## Work instruction
Starting with the line that has "14: (390, 10, 0.26)" in the records below and stopping after the line that has "40: (224, 143, 0.29)", output every line exactly and nothing else; skip pictures.

## Data shown
┄┄┄┄┄┄

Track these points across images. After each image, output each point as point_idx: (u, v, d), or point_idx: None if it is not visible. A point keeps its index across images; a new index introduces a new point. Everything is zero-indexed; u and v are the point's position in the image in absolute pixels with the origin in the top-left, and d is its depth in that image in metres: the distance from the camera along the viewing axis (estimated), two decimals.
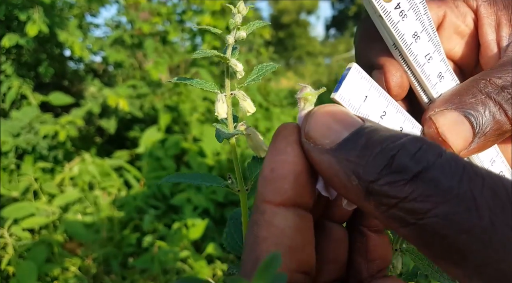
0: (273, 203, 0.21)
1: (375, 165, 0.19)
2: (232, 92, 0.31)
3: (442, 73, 0.29)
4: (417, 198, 0.17)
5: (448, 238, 0.16)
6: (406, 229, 0.18)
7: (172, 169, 1.82)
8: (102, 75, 3.00)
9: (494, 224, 0.15)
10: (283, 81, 6.26)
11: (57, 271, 1.36)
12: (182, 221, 1.51)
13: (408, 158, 0.18)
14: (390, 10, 0.26)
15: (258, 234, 0.21)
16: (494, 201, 0.16)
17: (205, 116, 2.11)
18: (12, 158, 1.87)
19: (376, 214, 0.19)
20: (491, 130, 0.27)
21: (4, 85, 2.16)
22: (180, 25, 2.63)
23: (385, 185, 0.18)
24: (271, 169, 0.22)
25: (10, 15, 2.15)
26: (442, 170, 0.17)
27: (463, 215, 0.16)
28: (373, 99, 0.25)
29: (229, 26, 0.30)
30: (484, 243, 0.15)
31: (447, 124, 0.26)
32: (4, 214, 1.43)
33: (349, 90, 0.24)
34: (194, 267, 1.29)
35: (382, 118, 0.26)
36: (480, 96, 0.27)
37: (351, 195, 0.20)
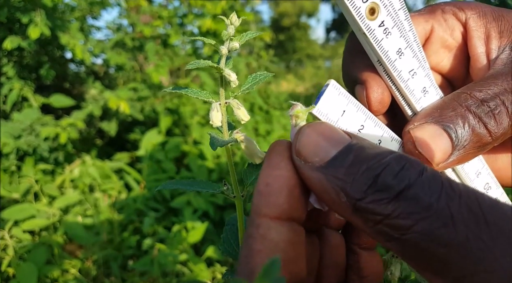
0: (267, 217, 0.22)
1: (361, 184, 0.20)
2: (227, 100, 0.32)
3: (427, 88, 0.30)
4: (399, 215, 0.18)
5: (428, 252, 0.17)
6: (391, 243, 0.19)
7: (172, 172, 1.82)
8: (103, 78, 3.01)
9: (468, 238, 0.17)
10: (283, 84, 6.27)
11: (57, 273, 1.36)
12: (182, 224, 1.51)
13: (391, 177, 0.19)
14: (374, 28, 0.27)
15: (253, 247, 0.22)
16: (469, 216, 0.17)
17: (205, 119, 2.12)
18: (13, 159, 1.87)
19: (364, 228, 0.20)
20: (471, 143, 0.27)
21: (6, 87, 2.17)
22: (181, 28, 2.64)
23: (371, 203, 0.19)
24: (266, 183, 0.22)
25: (12, 18, 2.16)
26: (422, 188, 0.19)
27: (441, 231, 0.17)
28: (351, 114, 0.26)
29: (222, 37, 0.31)
30: (461, 256, 0.17)
31: (425, 137, 0.27)
32: (5, 216, 1.43)
33: (327, 106, 0.25)
34: (193, 270, 1.29)
35: (360, 131, 0.27)
36: (459, 110, 0.27)
37: (341, 210, 0.21)
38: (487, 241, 0.16)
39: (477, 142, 0.27)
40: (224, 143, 0.29)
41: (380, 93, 0.29)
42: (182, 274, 1.33)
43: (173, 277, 1.33)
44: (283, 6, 14.15)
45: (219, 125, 0.31)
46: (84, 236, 1.41)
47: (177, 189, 1.29)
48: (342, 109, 0.26)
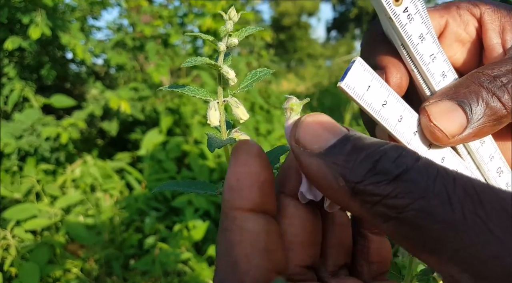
0: (242, 210, 0.22)
1: (361, 168, 0.21)
2: (225, 99, 0.31)
3: (445, 72, 0.31)
4: (397, 195, 0.19)
5: (424, 229, 0.18)
6: (388, 224, 0.20)
7: (173, 171, 1.83)
8: (103, 78, 3.02)
9: (464, 214, 0.18)
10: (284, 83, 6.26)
11: (59, 272, 1.36)
12: (183, 223, 1.52)
13: (389, 162, 0.20)
14: (399, 13, 0.29)
15: (231, 239, 0.22)
16: (464, 195, 0.18)
17: (206, 119, 2.12)
18: (14, 160, 1.88)
19: (360, 211, 0.21)
20: (486, 116, 0.28)
21: (7, 88, 2.17)
22: (182, 28, 2.64)
23: (370, 185, 0.20)
24: (237, 178, 0.23)
25: (13, 18, 2.16)
26: (419, 172, 0.20)
27: (438, 208, 0.18)
28: (375, 89, 0.27)
29: (220, 33, 0.31)
30: (457, 231, 0.17)
31: (439, 112, 0.28)
32: (7, 216, 1.43)
33: (354, 80, 0.26)
34: (195, 269, 1.29)
35: (384, 106, 0.28)
36: (473, 86, 0.29)
37: (338, 195, 0.22)
38: (482, 216, 0.17)
39: (492, 115, 0.28)
40: (223, 143, 0.29)
41: (399, 78, 0.31)
42: (184, 273, 1.33)
43: (175, 276, 1.33)
44: (283, 6, 14.14)
45: (217, 124, 0.31)
46: (85, 236, 1.41)
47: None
48: (367, 84, 0.27)
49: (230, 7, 1.31)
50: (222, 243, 0.23)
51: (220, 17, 2.46)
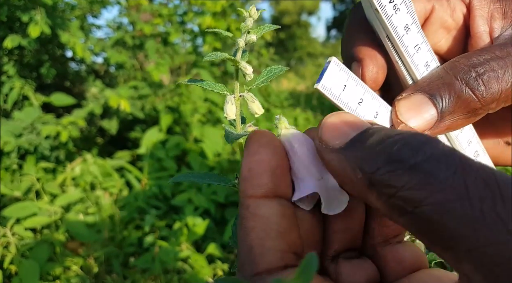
0: (255, 197, 0.23)
1: (377, 157, 0.20)
2: (241, 94, 0.32)
3: (429, 62, 0.31)
4: (414, 187, 0.18)
5: (441, 225, 0.17)
6: (405, 218, 0.19)
7: (173, 170, 1.83)
8: (103, 76, 3.02)
9: (483, 211, 0.16)
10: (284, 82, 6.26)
11: (59, 270, 1.37)
12: (183, 221, 1.52)
13: (407, 149, 0.19)
14: (385, 3, 0.28)
15: (247, 226, 0.23)
16: (485, 191, 0.17)
17: (206, 118, 2.12)
18: (14, 158, 1.88)
19: (378, 204, 0.20)
20: (459, 109, 0.28)
21: (6, 86, 2.17)
22: (181, 26, 2.64)
23: (385, 174, 0.19)
24: (249, 169, 0.24)
25: (12, 16, 2.16)
26: (438, 162, 0.18)
27: (456, 204, 0.17)
28: (351, 88, 0.28)
29: (241, 29, 0.31)
30: (474, 229, 0.16)
31: (408, 107, 0.28)
32: (6, 214, 1.44)
33: (330, 81, 0.27)
34: (194, 267, 1.30)
35: (360, 104, 0.28)
36: (447, 77, 0.28)
37: (356, 188, 0.21)
38: (502, 214, 0.16)
39: (465, 108, 0.28)
40: (239, 135, 0.29)
41: (375, 72, 0.30)
42: (184, 271, 1.33)
43: (175, 274, 1.33)
44: (283, 4, 14.13)
45: (233, 118, 0.31)
46: (85, 234, 1.41)
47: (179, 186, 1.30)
48: (343, 84, 0.27)
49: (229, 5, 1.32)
50: (240, 231, 0.23)
51: (219, 15, 2.46)
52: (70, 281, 1.33)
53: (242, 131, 0.32)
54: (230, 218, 1.65)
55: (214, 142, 1.90)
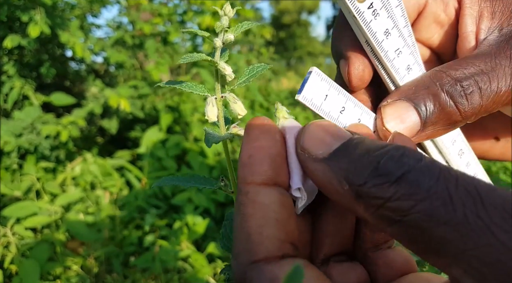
0: (254, 184, 0.23)
1: (363, 170, 0.20)
2: (223, 94, 0.31)
3: (411, 66, 0.31)
4: (400, 197, 0.19)
5: (429, 231, 0.18)
6: (393, 227, 0.19)
7: (173, 169, 1.83)
8: (103, 76, 3.02)
9: (466, 215, 0.17)
10: (284, 81, 6.26)
11: (59, 270, 1.37)
12: (183, 221, 1.52)
13: (392, 163, 0.20)
14: (363, 10, 0.28)
15: (245, 212, 0.23)
16: (466, 196, 0.18)
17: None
18: (14, 158, 1.88)
19: (365, 215, 0.21)
20: (441, 121, 0.28)
21: (6, 86, 2.17)
22: (181, 25, 2.64)
23: (372, 187, 0.20)
24: (249, 155, 0.24)
25: (12, 16, 2.16)
26: (421, 172, 0.19)
27: (441, 210, 0.18)
28: (333, 97, 0.28)
29: (216, 29, 0.31)
30: (460, 233, 0.17)
31: (393, 115, 0.28)
32: (6, 213, 1.44)
33: (311, 92, 0.27)
34: (195, 266, 1.30)
35: (342, 113, 0.28)
36: (433, 88, 0.28)
37: (343, 199, 0.21)
38: (484, 218, 0.17)
39: (447, 120, 0.28)
40: (220, 138, 0.29)
41: (361, 70, 0.30)
42: (184, 270, 1.33)
43: (175, 273, 1.33)
44: (283, 4, 14.11)
45: (215, 120, 0.31)
46: (86, 233, 1.41)
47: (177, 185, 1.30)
48: (325, 94, 0.27)
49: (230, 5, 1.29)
50: (237, 218, 0.23)
51: (219, 15, 2.46)
52: (71, 280, 1.33)
53: (226, 133, 0.31)
54: None
55: None
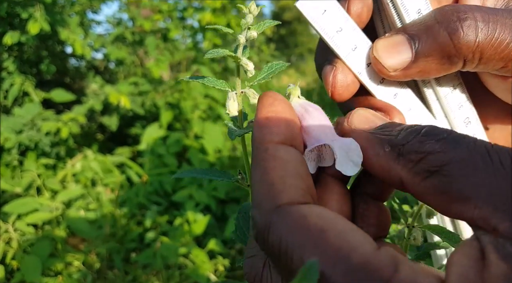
0: (273, 142, 0.24)
1: (407, 134, 0.23)
2: (243, 90, 0.32)
3: (421, 10, 0.30)
4: (441, 151, 0.21)
5: (464, 178, 0.20)
6: (428, 180, 0.21)
7: (173, 166, 1.83)
8: (103, 72, 3.01)
9: (502, 162, 0.20)
10: (285, 78, 6.25)
11: (60, 266, 1.37)
12: (184, 217, 1.52)
13: (435, 130, 0.23)
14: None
15: (266, 165, 0.24)
16: (500, 149, 0.20)
17: (206, 114, 2.12)
18: (15, 154, 1.88)
19: (401, 172, 0.23)
20: (434, 52, 0.28)
21: (7, 82, 2.17)
22: (181, 22, 2.63)
23: (415, 144, 0.22)
24: (266, 117, 0.25)
25: (12, 13, 2.16)
26: (460, 137, 0.22)
27: (478, 158, 0.20)
28: (332, 14, 0.28)
29: (242, 26, 0.31)
30: (494, 176, 0.19)
31: (385, 45, 0.29)
32: (8, 210, 1.44)
33: (309, 3, 0.27)
34: (196, 262, 1.30)
35: (338, 33, 0.28)
36: (429, 20, 0.28)
37: (382, 160, 0.24)
38: None
39: (440, 51, 0.28)
40: (242, 132, 0.30)
41: (360, 8, 0.30)
42: (185, 266, 1.34)
43: (176, 269, 1.34)
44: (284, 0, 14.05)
45: (235, 114, 0.31)
46: (87, 230, 1.42)
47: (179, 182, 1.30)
48: (324, 8, 0.27)
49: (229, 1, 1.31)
50: (257, 173, 0.24)
51: (219, 11, 2.45)
52: (72, 276, 1.34)
53: (245, 127, 0.32)
54: (231, 214, 1.65)
55: (215, 138, 1.90)
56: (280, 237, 0.21)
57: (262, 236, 0.22)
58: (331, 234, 0.20)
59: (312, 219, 0.21)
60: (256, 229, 0.23)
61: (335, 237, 0.20)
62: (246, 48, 0.32)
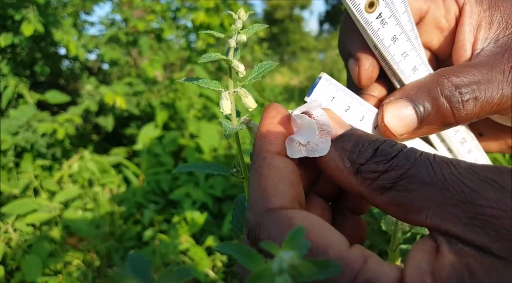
0: (271, 151, 0.27)
1: (366, 153, 0.26)
2: (235, 90, 0.34)
3: (417, 66, 0.34)
4: (394, 168, 0.24)
5: (414, 192, 0.23)
6: (384, 194, 0.24)
7: (170, 165, 1.85)
8: (97, 73, 3.01)
9: (444, 175, 0.23)
10: (278, 77, 6.26)
11: (60, 265, 1.39)
12: (181, 215, 1.55)
13: (388, 147, 0.25)
14: (371, 20, 0.30)
15: (262, 173, 0.27)
16: (442, 163, 0.24)
17: (201, 113, 2.14)
18: (10, 156, 1.88)
19: (360, 187, 0.26)
20: (436, 121, 0.32)
21: (1, 84, 2.17)
22: (175, 22, 2.64)
23: (372, 164, 0.25)
24: (267, 129, 0.28)
25: (4, 14, 2.15)
26: (409, 151, 0.25)
27: (424, 173, 0.23)
28: (339, 98, 0.31)
29: (231, 31, 0.33)
30: (439, 188, 0.22)
31: (394, 112, 0.32)
32: (6, 210, 1.45)
33: (319, 95, 0.30)
34: (194, 259, 1.33)
35: (346, 111, 0.32)
36: (433, 91, 0.31)
37: (342, 174, 0.27)
38: (456, 174, 0.22)
39: (442, 121, 0.32)
40: (235, 129, 0.32)
41: (370, 71, 0.34)
42: (183, 263, 1.36)
43: (175, 266, 1.36)
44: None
45: (229, 113, 0.34)
46: (86, 229, 1.43)
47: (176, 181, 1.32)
48: (332, 96, 0.31)
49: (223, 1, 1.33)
50: (253, 178, 0.27)
51: (212, 11, 2.47)
52: (72, 275, 1.35)
53: (238, 124, 0.34)
54: (227, 212, 1.68)
55: (210, 137, 1.92)
56: (269, 235, 0.24)
57: (254, 234, 0.25)
58: (312, 233, 0.23)
59: (297, 221, 0.24)
60: (249, 228, 0.26)
61: (315, 235, 0.23)
62: (237, 51, 0.35)
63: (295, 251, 0.18)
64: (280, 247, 0.20)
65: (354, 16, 0.30)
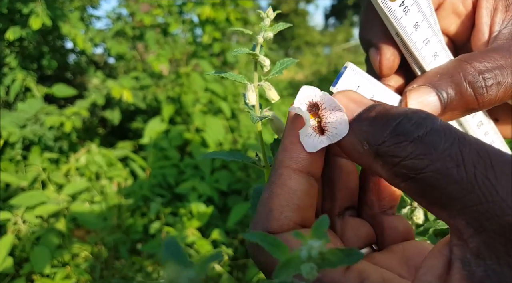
0: (290, 168, 0.26)
1: (382, 131, 0.23)
2: (259, 83, 0.35)
3: (438, 52, 0.34)
4: (416, 156, 0.21)
5: (439, 188, 0.21)
6: (406, 183, 0.22)
7: (176, 159, 1.86)
8: (103, 67, 3.03)
9: (476, 176, 0.20)
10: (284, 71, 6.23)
11: (67, 257, 1.41)
12: (187, 208, 1.56)
13: (410, 124, 0.22)
14: (394, 8, 0.30)
15: (273, 191, 0.26)
16: (478, 159, 0.20)
17: (207, 108, 2.15)
18: (18, 149, 1.91)
19: (382, 172, 0.23)
20: (460, 107, 0.31)
21: (9, 78, 2.19)
22: (181, 16, 2.64)
23: (390, 145, 0.22)
24: (291, 141, 0.27)
25: (13, 8, 2.17)
26: (438, 135, 0.21)
27: (453, 170, 0.20)
28: (364, 86, 0.32)
29: (261, 28, 0.35)
30: (468, 191, 0.20)
31: (417, 98, 0.31)
32: (15, 202, 1.47)
33: (344, 85, 0.31)
34: (200, 252, 1.34)
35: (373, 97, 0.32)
36: (457, 77, 0.31)
37: (362, 158, 0.24)
38: (492, 179, 0.19)
39: (465, 107, 0.31)
40: (260, 118, 0.34)
41: (391, 60, 0.34)
42: (189, 255, 1.38)
43: None
44: None
45: (254, 104, 0.35)
46: (93, 222, 1.46)
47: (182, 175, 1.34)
48: (357, 84, 0.31)
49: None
50: (265, 192, 0.27)
51: (218, 5, 2.46)
52: (80, 266, 1.38)
53: (262, 114, 0.36)
54: (233, 206, 1.69)
55: (216, 131, 1.93)
56: (266, 257, 0.25)
57: (252, 253, 0.26)
58: None
59: (294, 244, 0.24)
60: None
61: None
62: (262, 47, 0.35)
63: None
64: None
65: (377, 5, 0.30)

┄┄┄┄┄┄

## Worked solution
14: (390, 10, 0.26)
15: (258, 234, 0.21)
16: (494, 201, 0.16)
17: (205, 116, 2.11)
18: (12, 158, 1.87)
19: (376, 214, 0.19)
20: (491, 130, 0.27)
21: (4, 85, 2.16)
22: (180, 25, 2.63)
23: (385, 185, 0.18)
24: (271, 169, 0.22)
25: (10, 15, 2.15)
26: (442, 170, 0.17)
27: (463, 215, 0.16)
28: (373, 99, 0.25)
29: (229, 26, 0.30)
30: (484, 243, 0.15)
31: (447, 124, 0.26)
32: (4, 214, 1.43)
33: (349, 90, 0.24)
34: (194, 267, 1.29)
35: (382, 118, 0.26)
36: (480, 96, 0.27)
37: (351, 195, 0.20)
0: (267, 217, 0.22)
1: (361, 184, 0.20)
2: (227, 100, 0.32)
3: (427, 88, 0.30)
4: (399, 215, 0.18)
5: (428, 252, 0.17)
6: (391, 243, 0.19)
7: (172, 172, 1.82)
8: (103, 78, 3.01)
9: (468, 238, 0.17)
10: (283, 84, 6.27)
11: (57, 273, 1.36)
12: (182, 224, 1.51)
13: (391, 177, 0.19)
14: (374, 28, 0.27)
15: (253, 247, 0.22)
16: (469, 216, 0.17)
17: (205, 119, 2.12)
18: (13, 159, 1.87)
19: (364, 228, 0.20)
20: (471, 143, 0.27)
21: (6, 87, 2.17)
22: (181, 28, 2.64)
23: (371, 203, 0.19)
24: (266, 183, 0.22)
25: (12, 18, 2.16)
26: (422, 188, 0.19)
27: (441, 231, 0.17)
28: (351, 114, 0.26)
29: (222, 37, 0.31)
30: (461, 256, 0.17)
31: (425, 137, 0.27)
32: (5, 216, 1.43)
33: (327, 106, 0.25)
34: (193, 270, 1.29)
35: (360, 131, 0.27)
36: (459, 110, 0.27)
37: (341, 210, 0.21)
38: (487, 241, 0.16)
39: (477, 142, 0.27)
40: (224, 143, 0.29)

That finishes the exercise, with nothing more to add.